The Temple Bar Trust’s Pathfinders series showcases and celebrates architects and urban designers exploring issues of identity and meaning in their work. A focus is placed on practitioners’ engagement of diverse communities, narratives and languages – resilient and equitable cultural drivers of placemaking for London in the 21st century as it transitions through the COVID crisis into a new era.
About this event:
Cany will be talking about the Museum of Slavery and Freedom developed with a community in Deptford last year around the concept of a museum without walls. In the museum world this is taken to be a move to migrate collections online, but here it is used as a way to take people out of museums to share cultural experiences in real places with expert local guides who can be booked online. The voices of the trustees of the museum and their hand drawn avatars star in the short film which Ash Sakula believes fast tracks people into the project while revealing the place and its potential to act as both as museum and a place for new forms of freedom of expression.

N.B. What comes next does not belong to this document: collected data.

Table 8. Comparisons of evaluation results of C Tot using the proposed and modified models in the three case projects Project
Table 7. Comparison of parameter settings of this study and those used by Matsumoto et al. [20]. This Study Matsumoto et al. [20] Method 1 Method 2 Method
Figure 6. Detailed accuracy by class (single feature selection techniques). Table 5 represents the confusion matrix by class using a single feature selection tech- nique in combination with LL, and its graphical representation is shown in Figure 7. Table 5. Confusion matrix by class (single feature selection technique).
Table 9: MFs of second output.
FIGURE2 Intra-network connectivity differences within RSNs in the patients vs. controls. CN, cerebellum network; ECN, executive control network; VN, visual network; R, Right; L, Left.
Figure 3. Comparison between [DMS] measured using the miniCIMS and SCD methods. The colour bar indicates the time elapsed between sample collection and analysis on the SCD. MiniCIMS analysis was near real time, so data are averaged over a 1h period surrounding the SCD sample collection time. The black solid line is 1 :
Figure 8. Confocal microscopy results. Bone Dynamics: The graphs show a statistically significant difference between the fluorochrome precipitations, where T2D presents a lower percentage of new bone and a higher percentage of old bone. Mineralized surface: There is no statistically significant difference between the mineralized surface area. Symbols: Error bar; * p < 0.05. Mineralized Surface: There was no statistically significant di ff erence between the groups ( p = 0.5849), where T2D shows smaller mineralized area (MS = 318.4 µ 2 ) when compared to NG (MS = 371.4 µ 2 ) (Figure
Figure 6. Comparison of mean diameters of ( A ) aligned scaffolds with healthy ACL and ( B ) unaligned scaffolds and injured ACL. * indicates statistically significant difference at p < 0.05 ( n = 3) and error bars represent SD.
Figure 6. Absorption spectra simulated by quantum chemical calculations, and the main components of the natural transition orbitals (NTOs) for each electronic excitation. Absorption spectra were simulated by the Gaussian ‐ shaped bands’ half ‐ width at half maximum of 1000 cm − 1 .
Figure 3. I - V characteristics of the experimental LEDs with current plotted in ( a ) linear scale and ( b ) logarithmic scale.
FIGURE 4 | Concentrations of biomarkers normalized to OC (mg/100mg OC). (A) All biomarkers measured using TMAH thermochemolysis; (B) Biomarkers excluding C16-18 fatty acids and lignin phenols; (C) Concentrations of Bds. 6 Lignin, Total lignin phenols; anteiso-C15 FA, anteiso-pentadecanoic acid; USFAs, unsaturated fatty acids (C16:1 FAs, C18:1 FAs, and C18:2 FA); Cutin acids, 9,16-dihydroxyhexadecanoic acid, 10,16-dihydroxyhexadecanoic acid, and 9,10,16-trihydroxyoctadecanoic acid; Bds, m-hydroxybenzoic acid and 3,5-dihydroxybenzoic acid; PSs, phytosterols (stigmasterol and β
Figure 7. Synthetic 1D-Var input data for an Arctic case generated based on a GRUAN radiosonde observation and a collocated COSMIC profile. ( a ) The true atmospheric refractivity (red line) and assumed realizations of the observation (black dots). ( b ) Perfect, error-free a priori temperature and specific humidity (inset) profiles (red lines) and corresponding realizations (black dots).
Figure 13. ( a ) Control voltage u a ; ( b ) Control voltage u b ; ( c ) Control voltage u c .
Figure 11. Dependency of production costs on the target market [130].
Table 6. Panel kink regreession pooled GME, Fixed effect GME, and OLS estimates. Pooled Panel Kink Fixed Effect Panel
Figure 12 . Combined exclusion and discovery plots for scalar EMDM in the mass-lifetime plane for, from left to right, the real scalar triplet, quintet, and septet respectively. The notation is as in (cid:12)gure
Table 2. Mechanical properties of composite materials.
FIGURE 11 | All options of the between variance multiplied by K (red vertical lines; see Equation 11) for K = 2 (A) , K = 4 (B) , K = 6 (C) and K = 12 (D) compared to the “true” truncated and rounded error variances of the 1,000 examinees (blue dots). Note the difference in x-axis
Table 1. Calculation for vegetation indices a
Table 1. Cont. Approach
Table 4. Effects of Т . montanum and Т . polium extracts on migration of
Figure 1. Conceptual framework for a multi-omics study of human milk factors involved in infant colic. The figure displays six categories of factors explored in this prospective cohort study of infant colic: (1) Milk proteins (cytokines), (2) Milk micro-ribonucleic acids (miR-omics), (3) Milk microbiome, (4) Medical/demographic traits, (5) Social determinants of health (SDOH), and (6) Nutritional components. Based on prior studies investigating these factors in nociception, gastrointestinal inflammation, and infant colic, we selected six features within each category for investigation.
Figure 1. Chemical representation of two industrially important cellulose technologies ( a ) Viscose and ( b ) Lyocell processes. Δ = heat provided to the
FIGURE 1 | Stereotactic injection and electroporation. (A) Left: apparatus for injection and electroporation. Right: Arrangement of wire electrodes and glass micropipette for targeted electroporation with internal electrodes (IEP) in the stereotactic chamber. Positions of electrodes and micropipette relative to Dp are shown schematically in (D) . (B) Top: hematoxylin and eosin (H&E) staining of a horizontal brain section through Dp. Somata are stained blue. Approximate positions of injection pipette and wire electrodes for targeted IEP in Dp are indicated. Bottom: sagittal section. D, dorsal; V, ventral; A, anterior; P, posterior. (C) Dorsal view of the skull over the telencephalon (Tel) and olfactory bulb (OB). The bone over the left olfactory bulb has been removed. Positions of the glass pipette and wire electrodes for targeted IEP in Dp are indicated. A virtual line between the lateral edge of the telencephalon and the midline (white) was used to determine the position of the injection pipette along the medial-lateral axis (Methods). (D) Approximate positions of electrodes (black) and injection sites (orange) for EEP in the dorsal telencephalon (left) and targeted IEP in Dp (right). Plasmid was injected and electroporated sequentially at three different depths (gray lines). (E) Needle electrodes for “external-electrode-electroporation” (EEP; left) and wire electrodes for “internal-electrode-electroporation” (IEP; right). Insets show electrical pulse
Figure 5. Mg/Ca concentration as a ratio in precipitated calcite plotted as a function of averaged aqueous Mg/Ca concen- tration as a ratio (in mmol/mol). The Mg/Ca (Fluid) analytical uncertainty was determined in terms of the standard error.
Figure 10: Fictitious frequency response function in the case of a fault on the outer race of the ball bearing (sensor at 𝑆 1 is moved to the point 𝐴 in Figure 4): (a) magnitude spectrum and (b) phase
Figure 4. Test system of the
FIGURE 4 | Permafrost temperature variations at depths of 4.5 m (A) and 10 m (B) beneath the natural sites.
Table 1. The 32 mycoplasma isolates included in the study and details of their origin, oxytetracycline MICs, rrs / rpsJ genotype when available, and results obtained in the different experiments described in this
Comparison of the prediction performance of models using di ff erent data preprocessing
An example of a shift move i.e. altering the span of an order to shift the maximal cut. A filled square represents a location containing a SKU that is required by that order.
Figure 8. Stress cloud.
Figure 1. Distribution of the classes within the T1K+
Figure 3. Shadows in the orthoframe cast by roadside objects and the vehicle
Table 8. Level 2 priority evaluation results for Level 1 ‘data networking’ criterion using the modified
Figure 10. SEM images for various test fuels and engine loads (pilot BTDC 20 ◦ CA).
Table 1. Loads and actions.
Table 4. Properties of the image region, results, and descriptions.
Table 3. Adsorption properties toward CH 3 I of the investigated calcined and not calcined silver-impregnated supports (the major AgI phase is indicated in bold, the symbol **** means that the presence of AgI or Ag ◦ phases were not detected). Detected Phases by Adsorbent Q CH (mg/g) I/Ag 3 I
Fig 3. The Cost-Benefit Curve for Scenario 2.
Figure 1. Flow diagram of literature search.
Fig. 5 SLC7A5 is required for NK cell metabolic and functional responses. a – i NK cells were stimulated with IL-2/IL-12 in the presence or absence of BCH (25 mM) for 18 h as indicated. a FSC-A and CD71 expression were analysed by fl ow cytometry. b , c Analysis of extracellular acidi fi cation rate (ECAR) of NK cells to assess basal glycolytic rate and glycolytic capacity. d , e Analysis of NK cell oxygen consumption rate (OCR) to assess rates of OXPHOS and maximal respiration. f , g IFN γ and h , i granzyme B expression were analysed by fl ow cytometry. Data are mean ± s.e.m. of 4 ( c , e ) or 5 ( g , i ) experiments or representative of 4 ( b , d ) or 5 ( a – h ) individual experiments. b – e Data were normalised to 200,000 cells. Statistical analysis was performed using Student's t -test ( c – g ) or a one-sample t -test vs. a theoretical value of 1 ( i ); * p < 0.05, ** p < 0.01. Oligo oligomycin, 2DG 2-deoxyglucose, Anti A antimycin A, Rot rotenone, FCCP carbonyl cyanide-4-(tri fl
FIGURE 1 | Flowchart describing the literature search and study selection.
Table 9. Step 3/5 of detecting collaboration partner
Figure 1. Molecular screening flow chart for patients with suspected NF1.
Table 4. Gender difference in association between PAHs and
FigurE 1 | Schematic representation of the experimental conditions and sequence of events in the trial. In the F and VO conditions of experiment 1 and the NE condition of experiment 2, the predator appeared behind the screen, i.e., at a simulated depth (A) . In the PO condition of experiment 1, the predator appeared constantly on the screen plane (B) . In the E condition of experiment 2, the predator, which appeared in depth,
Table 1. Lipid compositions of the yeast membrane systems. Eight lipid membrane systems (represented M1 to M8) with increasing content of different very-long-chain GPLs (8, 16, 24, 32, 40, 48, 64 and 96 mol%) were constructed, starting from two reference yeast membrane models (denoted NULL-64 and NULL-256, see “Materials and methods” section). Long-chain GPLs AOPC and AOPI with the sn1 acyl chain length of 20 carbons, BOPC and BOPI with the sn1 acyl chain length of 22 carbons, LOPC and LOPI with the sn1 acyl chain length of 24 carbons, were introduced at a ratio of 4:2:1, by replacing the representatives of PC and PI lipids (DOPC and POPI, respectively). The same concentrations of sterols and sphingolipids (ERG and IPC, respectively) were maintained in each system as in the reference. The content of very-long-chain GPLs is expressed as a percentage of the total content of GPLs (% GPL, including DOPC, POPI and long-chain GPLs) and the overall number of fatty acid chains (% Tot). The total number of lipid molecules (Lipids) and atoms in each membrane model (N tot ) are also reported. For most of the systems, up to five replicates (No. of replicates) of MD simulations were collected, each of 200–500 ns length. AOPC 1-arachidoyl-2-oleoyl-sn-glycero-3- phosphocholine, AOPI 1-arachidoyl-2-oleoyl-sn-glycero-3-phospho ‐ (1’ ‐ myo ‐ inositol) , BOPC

She will also show the development of Port Thoughts a current animation film demonstrating the potential of a redundant ferry port in Ramsgate to kickstart the fourth industrial revolution, benefitting local people and the antitheses to the governments freeport initiative. History also features in this project as the port sits at the foot of Augustus Pugin’s Grange and associated Chapel which he saw as a place to host new ideas about production and craft.
Ash Sakula are experimenting with new ways to bring live voices into the space of architectural production, both those we capture from the present and those we brazenly script from the future, in the belief that our concepts will be stronger for this form of dialogue.
At the start of her career Cany Ash worked on New York’s Green Market established by Barry Benepe, a visionary supporting farmers within 30 miles of NYC, a project at that time in Union Square and World Trade Centre lobby. Benepe was also the architect lead for Community Board 12, fighting the South Seaport development, and his son helped in 2000 get the Highline off the ground. Cany then worked for the last year of Ken Livingstone’s GLC in the architect’s department in North Block on new Industrial units and courtyard improvements to GLC estates. She later worked with Burrell Foley Fischer on the Almeida Theatre. She set up a building company and eventually an architecture practice in 1995 with Robert Sakula who she had met at DEGW, a studio reinventing the office block as fluid workspace.